His experience reveals just how hidden and denied the experiences of gay men in the America of 1962 were– George is not even informed about Jim’s death while he was visiting them until the day after, and even then only by a family friend who feels he should be told, but who has the unenviable job of letting him know that the funeral service will just be for ‘family’. Even George’s best friend Charley, compellingly and beautifully played by Julianne Moore, wonders if he wishes he ever had a ‘real’ relationship.
Although her attitude can party be explained by her drunken state after they have shared an evening together, and her continuing obvious infatuation with George, long after their distant romance has firmly settled into a close friendship for him. But, fragile and unhappy though she is, their friendship is very touchingly portrayed.

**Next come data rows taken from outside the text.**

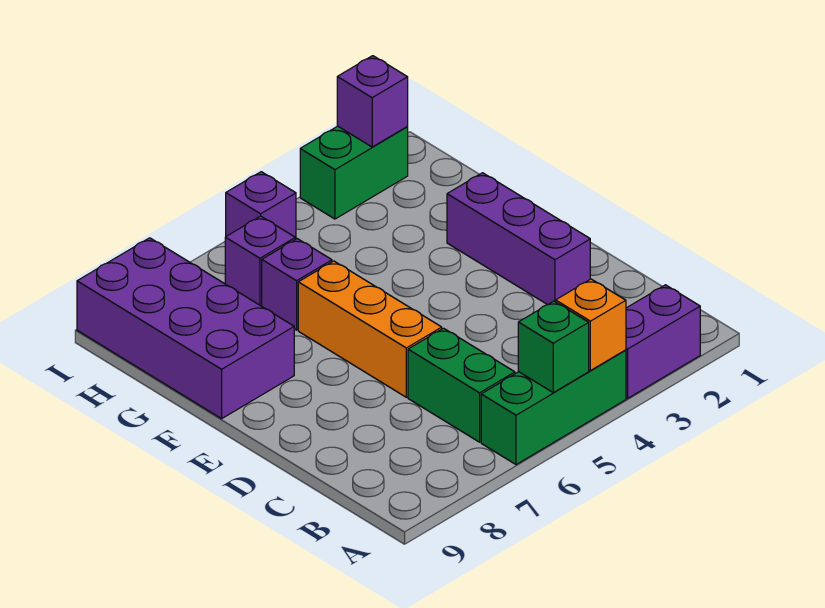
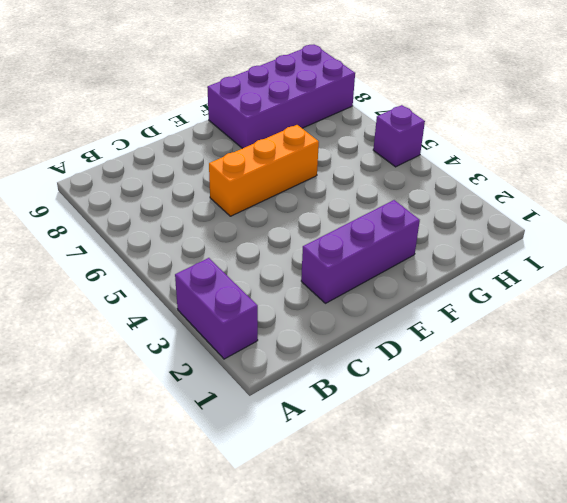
none -> green brick A4:A6 level 1
none -> green brick B6:C6 level 1
none -> purple brick G6 level 1

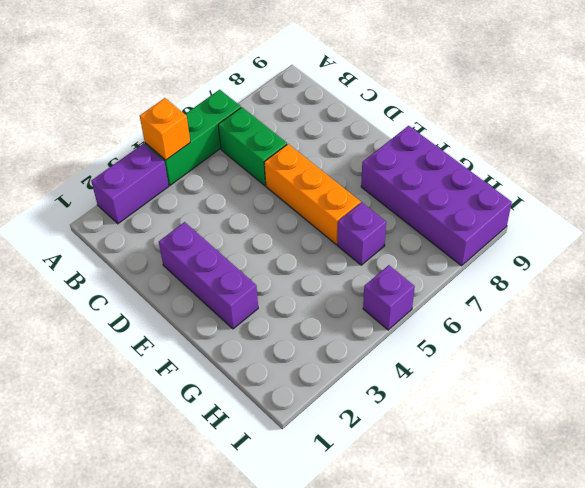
none -> purple brick H6 level 1
none -> green brick I2:I3 level 1
none -> green brick A5 level 2

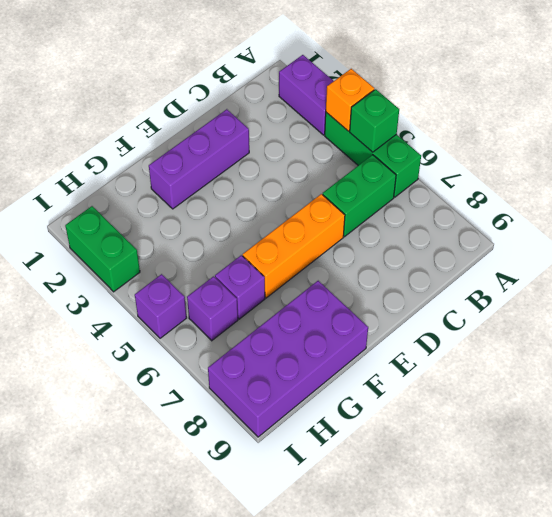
none -> purple brick I2 level 2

The watchword of this film is detail, which should not surprise us really being the creation of one whose career to date has been very successfully built on attention to detail. As George, suicidal in his despair, lays out his own funeral clothes, he writes a note to make sure that his expensive silk tie is tied in a Windsor knot. Much of the action is shot in such close up that it does feel a bit like a very long advert. And the slow motion shots are a little distracting.
But some of the small details help to paint a vivid picture, such as everyday meetings with his neighbours, and a chance encounter with a beautiful young Spanish man. George’s relationship with his students is explored, and in particular with Kenny, who is clearly infatuated with George, and whose companionship helps to give George hope.
I did have a problem with the ending to the tale – not that I would give it away - but suffice to say it felt most improbable. Overall though this is a very watchable, if over manicured film, which shows off the clear brilliance of both Firth and Moore commendably. It will be interesting to see if Ford develops and matures as a more rounded film maker after this first valiant effort.